What is needed is every line of the data that includes the word "assign". Please copy each one.

(Dataset entries)

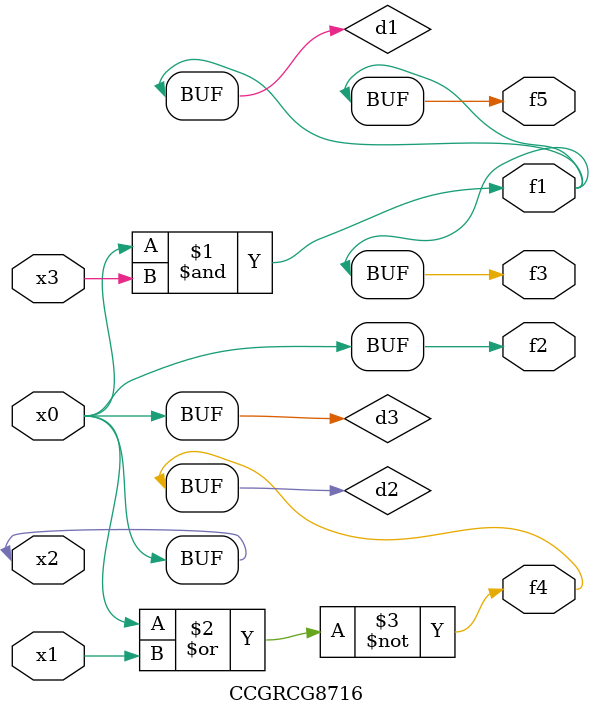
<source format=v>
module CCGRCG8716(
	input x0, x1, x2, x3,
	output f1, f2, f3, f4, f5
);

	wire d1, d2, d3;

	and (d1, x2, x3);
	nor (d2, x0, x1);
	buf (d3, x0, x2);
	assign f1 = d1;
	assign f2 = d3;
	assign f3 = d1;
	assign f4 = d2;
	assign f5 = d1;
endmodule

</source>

(End Dataset entries)

▶ _Answer space_
	assign f1 = d1;
	assign f2 = d3;
	assign f3 = d1;
	assign f4 = d2;
	assign f5 = d1;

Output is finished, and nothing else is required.